Passage shown
In response, Pakistan has closed the border crossing, blocking NATO supplies from entering Afghanistan. The strikes are likely to further complicate an already disintegrating relationship with the United States, which has accused Pakistan of not doing enough to stop attacks on American forces in Afghanistan by militants taking shelter in Pakistan’s northwestern tribal areas. http://www.nytimes.com/2011/11/27/world/asia/pakistan-says-nato-helicopters-kill-dozens-of-soldiers.html

EVAY
11-26-2011, 03:13 PM
This move is consistent with the direction that Pakistan has been going for some time...unfortunately, it will be considerably more expensive to get our troops in Afghanistan supplied with weapons and other materiel wtih Pakistan's borders closed...but I think this had to happen.

EVAY
11-26-2011, 03:15 PM
What do you think of this WH?

I have huge respect for your generally anti-war position, and I recognize that we occasionally disagree on U.S. military action, but I wonder what you think of Pakistan's action?

EVAY
11-26-2011, 03:22 PM
Pakistan has always been super-protective of their 'sovereignty' issues' since they broke off from India. We have treated them pretty much with kid gloves in the past because of their possession of nuclear weapons ('keep them close') and because they were more westernized than many of their neighbors. But ever since the first Gulf War, their muslim population has been becoming more and more anti-US.

EVAY
11-26-2011, 03:28 PM
^^^ We began the first Gulf War essentially at the invitation of Saudi Arabia, who was threatened by Iraq's move over Kuwait. Muslim hard-liners (including Bin Laden) expected that we would leave the Saudi soil after the war ended. The fact that we stayed has been problematic to them ever since, because they see us as infidels defiling the locations of their holy cities.

Wild Cobra
11-26-2011, 03:31 PM
Hate to break it to you. We were in Saudi Arabia long before the Kuwaiti incident.

EVAY
11-26-2011, 03:34 PM
And remember that Pakistan broke from India primarily over the issue of religion. Gandhi was Hindu and was assassinated by a muslim. As the U.S. presence grew in the region and the U.S. military became more and more willing to oust Muslim extremism wherever it was found (except of course in Saudi Arabia), the pakistani muslim population became more and more uncomfortable with the perceived western orientation of their governments. Actually, Pakistanis were accused of working against Western interests even before the first Gulf War, and the U.S. has been nervous about their nuclear status for a very long time. We always believed we could talk them into our positions on things. Not so much any more.

EVAY
11-26-2011, 03:35 PM
Hate to break it to you. We were in Saudi Arabia long before the Kuwaiti incident.

I bet I could give you the exact date...but we were not there in anywhere NEAR the presence we were during and after the first Gulf War.

Wild Cobra
11-26-2011, 03:41 PM
I bet I could give you the exact date...but we were not there in anywhere NEAR the presence we were during and after the first Gulf War.

Recorded data
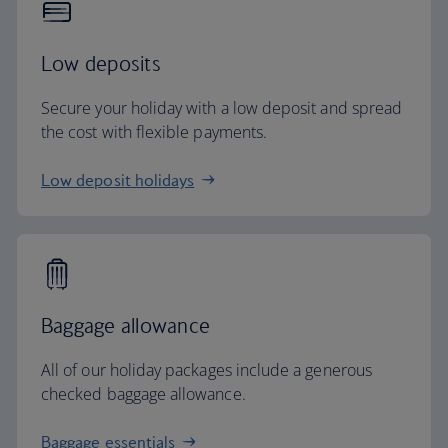
Low deposits
Secure your holiday with a low deposit and spread
the cost with flexible payments.
Low deposit holidays
Baggage allowance
All of our holiday packages include a generous
checked baggage allowance.
Baggage essentials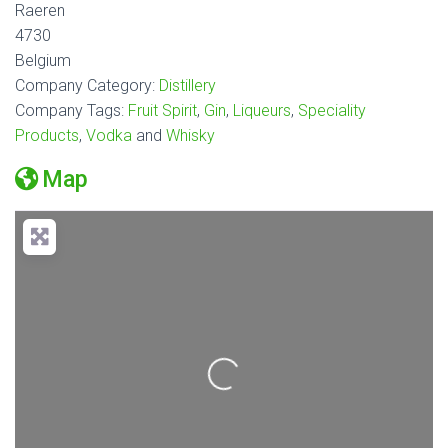
Raeren
4730
Belgium
Company Category:
Distillery
Company Tags:
Fruit Spirit
,
Gin
,
Liqueurs
,
Speciality
Products
,
Vodka
and
Whisky
Map
Loading...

Assignment
According to the forum thread about Pakistan's border closure, what did Pakistan block by closing the border crossing?

Expected answer
It blocked NATO supplies from entering Afghanistan.